What Is Nuclear Magnetic Resonance Imaging?

Nuclear Magnetic Resonance Imaging (English: Nuclear M agnetic R esonance I maging, referred to as NMRI ), also known as spin imaging (English: spin imaging ), also known as Magnetic Resonance Imaging ( M agnetic R esonance I maging, referred to as MRI ), Taiwan also It is called magnetic resonance imaging , and Hong Kong is also called magnetic resonance imaging . It uses the principle of nuclear magnetic resonance (NMR) to detect the emitted energy through different gradients in different structural environments inside the material. The electromagnetic waves can be used to know the position and type of the nucleus that constitutes this object, and based on this, it can be drawn as an image of the structure inside the object.

Magnetic resonance imaging is a newer medical imaging technology that was officially used clinically in 1982 internationally. It uses static magnetic field and radio frequency magnetic field to image human tissue. During the imaging process, it can obtain high-contrast and clear images without using electron ionizing radiation or contrast agent. It can reflect the abnormalities of human organs and early lesions from the inside of human molecules. It is superior to X-ray CT in many places. Although X-CT solves the problem of human body image overlap, because the provided image is still a spatial distribution image of tissues absorbing X-rays, it cannot provide information about the physiological state of human organs. When the lesion tissue has the same absorption coefficient as the surrounding normal tissue, it cannot provide valuable information. The lesions can only be discovered when the disease has developed to alter the organ shape, location, and enlargement to give people an abnormal feeling. In addition to the anatomical characteristics of X-ray CT, that is, to obtain non-overlapping proton density tomographic images, the magnetic resonance imaging device can also accurately measure the nuclear relaxation times T ₁ and T ₂ by means of nuclear magnetic resonance principle, which can transform human tissue The information about the chemical structure is reflected in it. The computer reconstructed image of this information is a component image (chemical structure image), which has the ability to characterize different tissues of the same density and different chemical structures of the same tissue through image display. This makes it easy to distinguish between gray matter and white matter in the brain. It has a great advantage in the early diagnosis of tissue necrosis, malignant diseases and degenerative diseases, and its soft tissue contrast is more accurate.

As early as 1946, two research groups led by Edward Purcell of Harvard University and Felix Block of Stanford University discovered the phenomenon of nuclear magnetic resonance of matter. The two were awarded the Nobel Prize in Physics in 1952. After the discovery of the NMR phenomenon, a new marginal subject, NMR spectroscopy, soon formed. It can enable people to determine various molecular structures through the difference of nuclear magnetic resonance lines without damaging the sample. This provides favorable conditions for clinical medicine.

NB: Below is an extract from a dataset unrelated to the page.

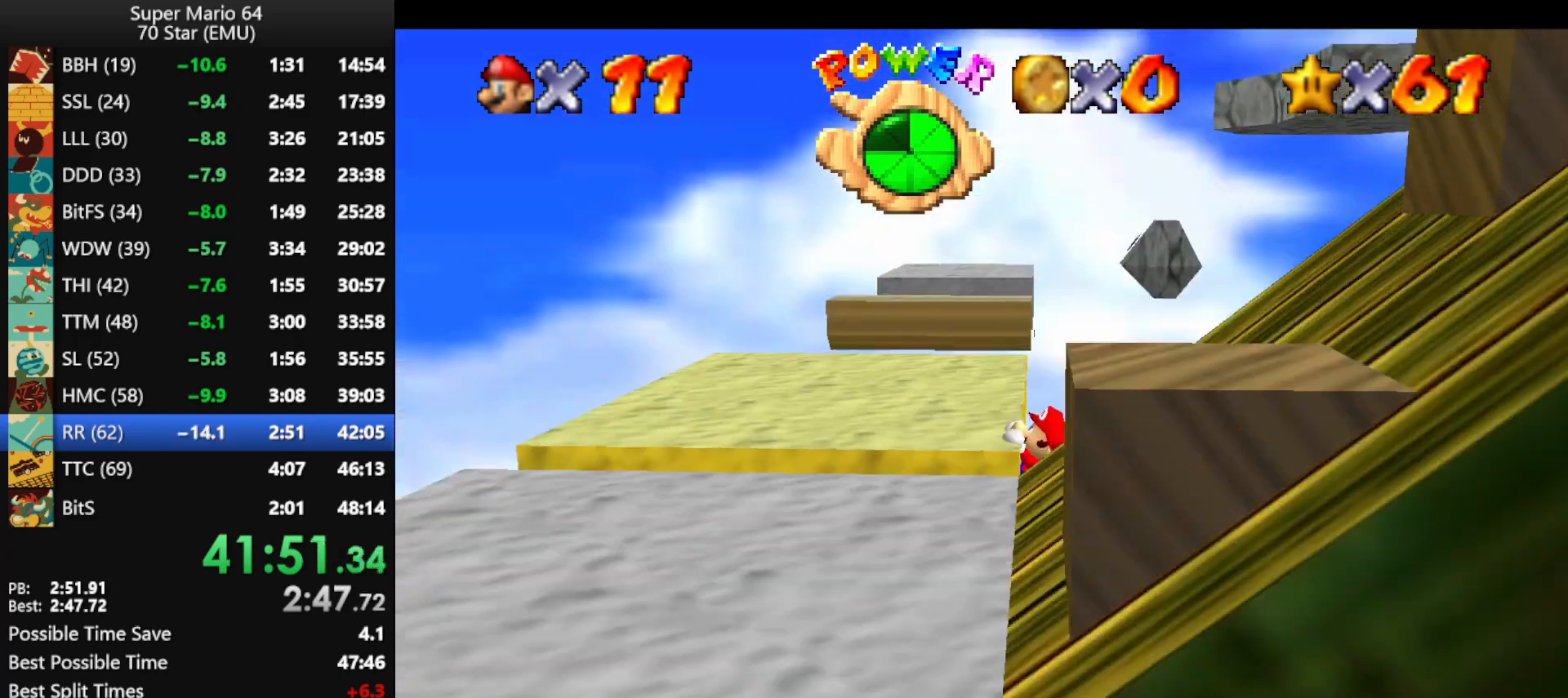
{"buttons": [], "left_stick": "left", "events": [[67, "A", "down"], [167, "A", "up"], [200, "left_stick", "left"], [267, "C_LEFT", "down"], [367, "C_LEFT", "up"]]}
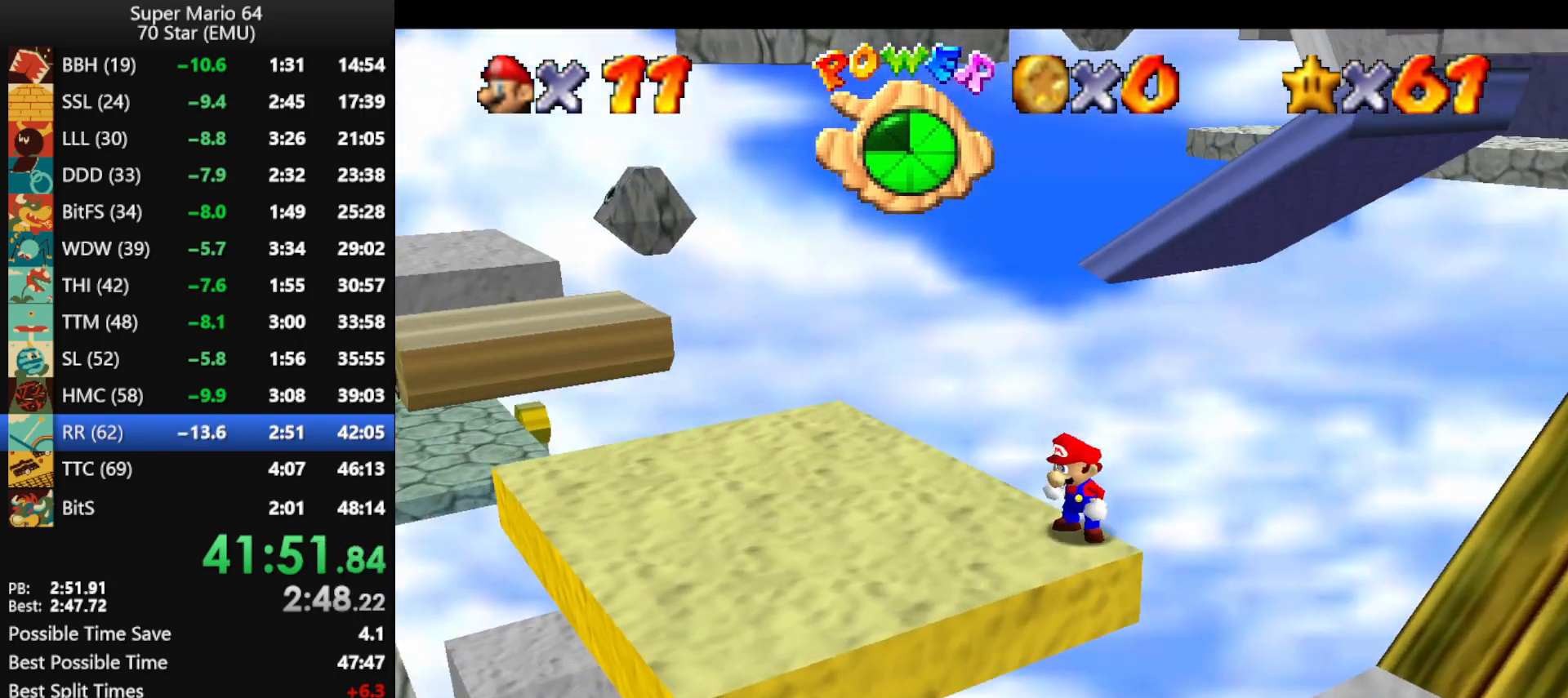
{"buttons": [], "left_stick": "left", "events": []}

In 1967, Jasper Jackson measured signals from live animals for the first time, making NMR methods possible for anthropometric measurements. In 1971, Professor R. Damadidian of the State University of New York in the United States conducted a study on the nuclear magnetic resonance characteristics of normal and cancerous tissue samples of rats using an NMR spectrometer. different. In the same year that X-CT was invented, in 1972, Paul C. Lauterbur of the State University of New York at Stony Brook made the first two-dimensional image using water as a sample, showing the possibility of nuclear magnetic resonance CT, that is, spin density Imaging method. These experiments use a defined non-uniform magnetic field. The typical method is to make the magnetic field intensity linearly change along the spatial coordinate axis to identify the nuclear magnetic resonance signals emitted from different spatial locations. In 1978, the quality of MRI images had reached the initial level of X-ray CT, and human tests were performed in hospitals. And finally named magnetic resonance imaging (MRI). ^[1]

The nucleus spins and has angular momentum. Because the cores are charged, their spins generate magnetic moments. When an atomic nucleus is placed in a static magnetic field, a bipolar magnet that was originally randomly oriented is subjected to the force of a magnetic field and has the same orientation as the magnetic field. Taking protons as the main isotope of hydrogen as an example, it can only have two basic states: orientations parallel and antiparallel, which correspond to low-energy and high-energy states, respectively. Accurate analysis proves that the spin is not completely consistent with the magnetic field trend, but is inclined by an angle . In this way, the bipolar magnet starts to precess around the magnetic field. The frequency of precession depends on the strength of the magnetic field. Also related to the type of nucleus. The relationship between them satisfies the Lamor relationship: ₀ = B ₀ , that is, the precession angular frequency ₀ is the product of the magnetic field strength B ₀ and the magnetic rotation ratio . is a basic physical constant for each species. The main isotope of hydrogen, protons, is abundant in the human body, and its magnetic moment is easy to detect, so it is most suitable for obtaining nuclear magnetic resonance images from it.

From a macro perspective, in the set of magnetic moments for precession, the phases are random. Their synthetic orientation forms macroscopic magnetization, which is represented by the magnetic moment M. It is this macroscopic magnetic moment that produces a nuclear magnetic resonance signal in the receiving coil. Of the large number of hydrogen nuclei, about half are slightly lower. It can be proved that there is a dynamic equilibrium between the nucleus in two basic energy states, and the equilibrium state is determined by the magnetic field and temperature. The "thermal equilibrium" is reached when the number of nuclei transitioning from a lower energy state to a higher energy state is equal to the number of nucleus from a higher energy state to a lower energy state. If you apply RF energy that conforms to the Larmor frequency to the magnetic moment, and this energy is equal to the difference between the magnetic field energy between the higher and lower basic energy states, you can make the magnetic moment jump from the "parallel" state with lower energy. Resonance occurs when the energy is "antiparallel".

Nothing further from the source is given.